Quarterly Market Overview
As of May 10, 2011
The term “whipsawed” relates to reacting to a movement in the market only to see it reverse quickly in the opposite direction. Emotionally reacting to news driven events leads to extreme frustration not to mention potential loss of money. During the first quarter 2011 and since, there have been many lost opportunities if you were a short sighted investor. The earthquake and following tsunami in Japan sent the market reeling but, it reversed back to the upside in a matter of days. The news of revolt in Egypt, other Persian Gulf countries, and Libya caused the market to sell off again but, within a short period of time, we were at highs for the year. The DOW went down 6.7% from February 18th through March 16th but is now up more than 1100 points since the March low.

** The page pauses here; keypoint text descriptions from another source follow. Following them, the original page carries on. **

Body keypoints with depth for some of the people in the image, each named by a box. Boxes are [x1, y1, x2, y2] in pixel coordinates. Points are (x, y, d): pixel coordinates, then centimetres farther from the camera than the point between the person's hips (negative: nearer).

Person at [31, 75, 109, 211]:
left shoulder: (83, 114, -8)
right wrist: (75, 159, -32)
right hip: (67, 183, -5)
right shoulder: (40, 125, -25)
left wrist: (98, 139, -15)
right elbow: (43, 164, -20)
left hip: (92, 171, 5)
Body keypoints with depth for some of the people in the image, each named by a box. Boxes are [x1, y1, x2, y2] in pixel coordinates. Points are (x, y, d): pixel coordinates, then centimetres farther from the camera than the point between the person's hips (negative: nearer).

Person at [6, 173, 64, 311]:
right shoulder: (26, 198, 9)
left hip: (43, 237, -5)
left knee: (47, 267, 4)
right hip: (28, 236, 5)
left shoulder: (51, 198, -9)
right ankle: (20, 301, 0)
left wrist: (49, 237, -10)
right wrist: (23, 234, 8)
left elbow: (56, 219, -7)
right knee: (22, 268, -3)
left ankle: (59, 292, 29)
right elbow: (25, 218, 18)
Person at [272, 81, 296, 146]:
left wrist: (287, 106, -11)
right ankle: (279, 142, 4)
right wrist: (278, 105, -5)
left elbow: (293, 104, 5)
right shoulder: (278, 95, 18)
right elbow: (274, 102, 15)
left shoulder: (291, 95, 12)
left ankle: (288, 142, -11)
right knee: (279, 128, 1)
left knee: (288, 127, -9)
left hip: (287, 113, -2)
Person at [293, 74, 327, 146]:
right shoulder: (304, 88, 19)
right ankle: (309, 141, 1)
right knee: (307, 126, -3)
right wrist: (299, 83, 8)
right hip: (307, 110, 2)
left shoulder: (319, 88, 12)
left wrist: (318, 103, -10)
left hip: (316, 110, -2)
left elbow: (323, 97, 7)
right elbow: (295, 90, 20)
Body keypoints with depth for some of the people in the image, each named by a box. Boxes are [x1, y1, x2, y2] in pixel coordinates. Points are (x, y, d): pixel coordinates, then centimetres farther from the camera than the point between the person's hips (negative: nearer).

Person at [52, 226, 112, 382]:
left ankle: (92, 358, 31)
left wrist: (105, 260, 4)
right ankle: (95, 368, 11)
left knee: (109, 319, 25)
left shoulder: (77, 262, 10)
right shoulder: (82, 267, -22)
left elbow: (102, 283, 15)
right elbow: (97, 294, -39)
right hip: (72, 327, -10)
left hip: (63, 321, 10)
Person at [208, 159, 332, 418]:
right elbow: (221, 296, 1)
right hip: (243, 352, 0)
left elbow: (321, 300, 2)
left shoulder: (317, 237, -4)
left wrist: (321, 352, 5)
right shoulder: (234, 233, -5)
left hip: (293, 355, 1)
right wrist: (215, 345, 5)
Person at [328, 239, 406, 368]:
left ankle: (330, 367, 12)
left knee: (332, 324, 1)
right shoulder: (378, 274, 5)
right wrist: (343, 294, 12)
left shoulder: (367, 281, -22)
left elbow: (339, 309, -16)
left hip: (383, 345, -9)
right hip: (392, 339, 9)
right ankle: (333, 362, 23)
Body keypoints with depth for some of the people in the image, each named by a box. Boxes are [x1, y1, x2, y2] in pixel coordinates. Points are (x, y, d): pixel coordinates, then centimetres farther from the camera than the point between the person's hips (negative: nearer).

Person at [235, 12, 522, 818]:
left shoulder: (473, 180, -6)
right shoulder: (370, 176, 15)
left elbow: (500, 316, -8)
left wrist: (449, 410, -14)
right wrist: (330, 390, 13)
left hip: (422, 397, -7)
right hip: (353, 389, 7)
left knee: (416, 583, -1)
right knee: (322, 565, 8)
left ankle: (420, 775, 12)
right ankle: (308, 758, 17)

Though the events of the last few months range from important to catastrophic, the drivers’ of market value are still in place. 1st quarter earnings have been very positive. S&P500 earnings are at eighteen year highs. The market, however, is still a long way from all time highs set in 2007. The market has recovered over 75% of its losses since 2008. This level of recovery usually leads to a new high being achieved in time.
One can focus on the many negatives that abound and reach the point of decision paralysis. We are asked many questions like; what about the dollar? Will it remain the reserve currency? Remember, negative news sells. I recently watched an hour long video on what would happen if the dollar was replaced. The narrator had all the answers to protect you. Finally at the end, you too could get all the answers for a special price of just $49. I thought, if a million people were scared into this subscription. Someone made $49 million!
We remain clearly focused on the big picture. Corporate balance sheets are flush with cash that can be put to work. Earnings are steadily improving. The cost of capital (interest rates) to run, start or grow a business remains low. The recovery that started from the March 2009 low is still historically young in duration. Inflation is a concern but a little inflation is good for stocks. We are not at a level of inflation that stymies growth. As we discussed last quarter, there is little competition for equities. Deposit accounts are paying little of nothing and there is extreme interest rate risk in the bond market.
The numerous negative events year to date have turned out to be opportunities rather then a time to adjust our longer term expectations. We expect any weakness to be bought and remain optimistic for the remainder of this year.
Enjoy the warmth and beauty of spring!